任务目标
将下面这篇关于疫情微博文本中文情感分类的文章从头到尾逐字抄写一遍，不做任何改动。

原始文档
* * * * * * * * *

## 中文情感分类--关于疫情、微博、中文、文本
本次中文情感分析源于数据挖掘与分析课大作业,主要内容为:对疫情期间的微博文本进行情感分类,进而分析情感变化。
1. 数据集:训练集和待预测数据集,其中训练集为打好标签的微博疫情相关文本,待预测训练集为情感趋势来源。
2. python库:主要使用 jieba、pandas,其余详见import
3. 主要涉及内容有:分词,去停用词,构建词向量模型,分词文本向量化,模型训练,预测等部分。
【文件路径\\、/没有修改成一致。部分代码不够简洁流畅,仅提供步骤参考,相关文件、代码(同组成员的微博爬虫、清洗、以及数据集链接)会考虑需要上传】
part 1:训练集文本
--分词,去停,构建词向量(这里没有用pandas,十分后悔)
1.import部分及main方法:
import jieba
import numpy as np
import pandas as pd
import os
import gensim
from gensim.test.utils import common_texts,get_tmpfile
from gensim.models import Word2Vec
import math
import csv
if __name__=='__main__':
data = pd.read_csv('D:\\documents\\data mining\\数据集\\情感分类-疫情微博\\nCoV_100k_train.labled.csv',engine="python")
#data = pd.read_csv('D:\\documents\\data mining\\数据集\\普通情感分类-7\\情感训练集.csv')
#print(data.head())
#提取目标列,第2列
data1 = list(data.iloc[:,3]) #根据数据集修改 100k-3,情感训练集-0
#print(data1[0])
label = list(data.iloc[:,6]) #根据数据集修改 100k-6,情感训练集-1
#分词
size = 100 #词向量模型
(data2,label) = word_cut(data1,label,size) #返回分词后列表,以字符串为元素,字符串用','隔开字符
print('分词成功')
print(len(data2),len(label))

* * * * * * * * *

数据摘录
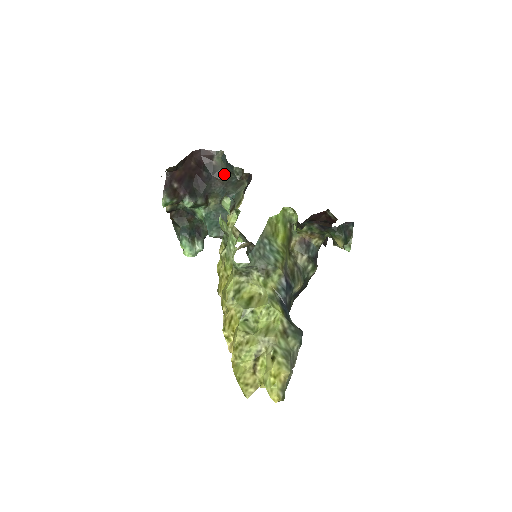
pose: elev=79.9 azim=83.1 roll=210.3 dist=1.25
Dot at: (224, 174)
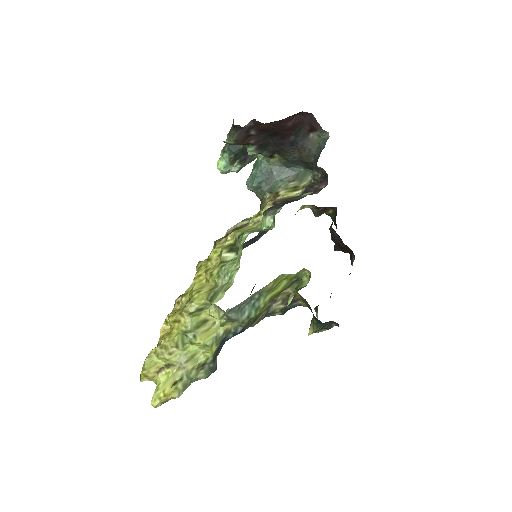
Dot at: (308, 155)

* * * * * * * * *

书面回答
## 中文情感分类--关于疫情、微博、中文、文本
本次中文情感分析源于数据挖掘与分析课大作业,主要内容为:对疫情期间的微博文本进行情感分类,进而分析情感变化。
1. 数据集:训练集和待预测数据集,其中训练集为打好标签的微博疫情相关文本,待预测训练集为情感趋势来源。
2. python库:主要使用 jieba、pandas,其余详见import
3. 主要涉及内容有:分词,去停用词,构建词向量模型,分词文本向量化,模型训练,预测等部分。
【文件路径\\、/没有修改成一致。部分代码不够简洁流畅,仅提供步骤参考,相关文件、代码(同组成员的微博爬虫、清洗、以及数据集链接)会考虑需要上传】
part 1:训练集文本
--分词,去停,构建词向量(这里没有用pandas,十分后悔)
1.import部分及main方法:
import jieba
import numpy as np
import pandas as pd
import os
import gensim
from gensim.test.utils import common_texts,get_tmpfile
from gensim.models import Word2Vec
import math
import csv
if __name__=='__main__':
data = pd.read_csv('D:\\documents\\data mining\\数据集\\情感分类-疫情微博\\nCoV_100k_train.labled.csv',engine="python")
#data = pd.read_csv('D:\\documents\\data mining\\数据集\\普通情感分类-7\\情感训练集.csv')
#print(data.head())
#提取目标列,第2列
data1 = list(data.iloc[:,3]) #根据数据集修改 100k-3,情感训练集-0
#print(data1[0])
label = list(data.iloc[:,6]) #根据数据集修改 100k-6,情感训练集-1
#分词
size = 100 #词向量模型
(data2,label) = word_cut(data1,label,size) #返回分词后列表,以字符串为元素,字符串用','隔开字符
print('分词成功')
print(len(data2),len(label))